At 09:01 PM 10/23/00 +0100, Simon Cozens wrote:
>On Mon, Oct 23, 2000 at 03:37:02PM -0400, Dan Sugalski wrote:
> > Oh, without a doubt. I'd actually like to get things building such that
> the
> > four main modules--parser, bytecode compiler, optimizer, and execution
> > engine--are in separate shared libraries, and dynamically replaceable. (or
> > at least done with a quick relink)
>
>Yes, yes, yes, yes, yes, yes, yes, yes, yes. Incidentally, I think that's a
>good idea.
Really? You seem a little ambivalent.
The one thing that just occurred to me is that we're going to need to
support multiple interpreter targets simultaneously. Having the back-end
emit C source isn't going to get those BEGIN blocks very far. :(
> > (Or a C source module, or ties into the GEM
>
>The Atari ST to my right just perked up.
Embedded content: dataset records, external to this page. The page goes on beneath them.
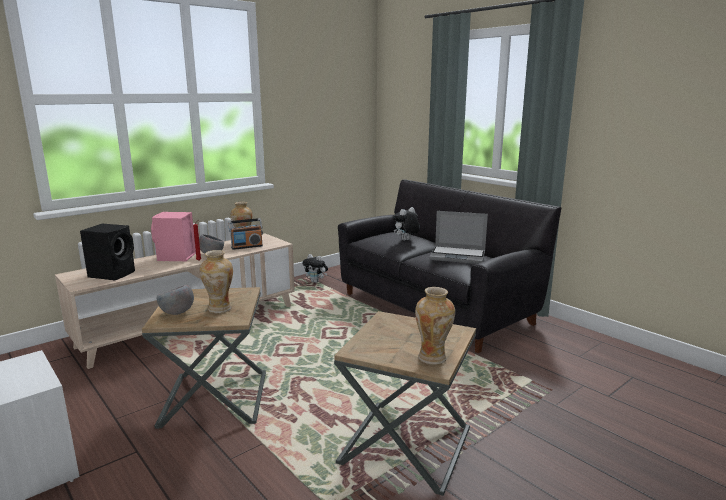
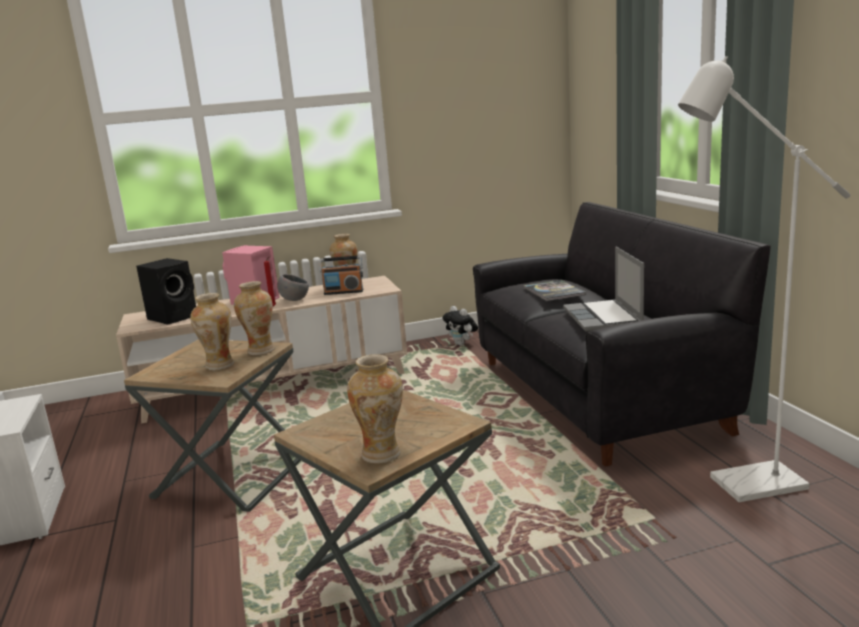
camera: 25 degrees right, 0 degrees up
(177, 313) = (173, 366): grey bowl -> none
(241, 295) = (260, 350): none -> vase
(406, 240) = (554, 291): plush toy -> book
(458, 256) = (604, 318): laptop -> laptop turned 45 degrees clockwise
(562, 353) = (744, 486): none -> white floor lamp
:) I expect the one I dropped off at the Salvation Army probably did too.
In this case GEM is DEC's compiler back-end for their alpha machines. It's
a sweet little optimizing back end.
> > What's this piece do that B::C or B::CC don't do? I'm confused here.
>
>It doesn't embed an interpreter. It outputs "native" C.
Yerk. That must make string evals rather fun.
Runtime string eval, do, and require are a serious pain in the butt.
They're the one set of things that'll force a real interpreter into a program.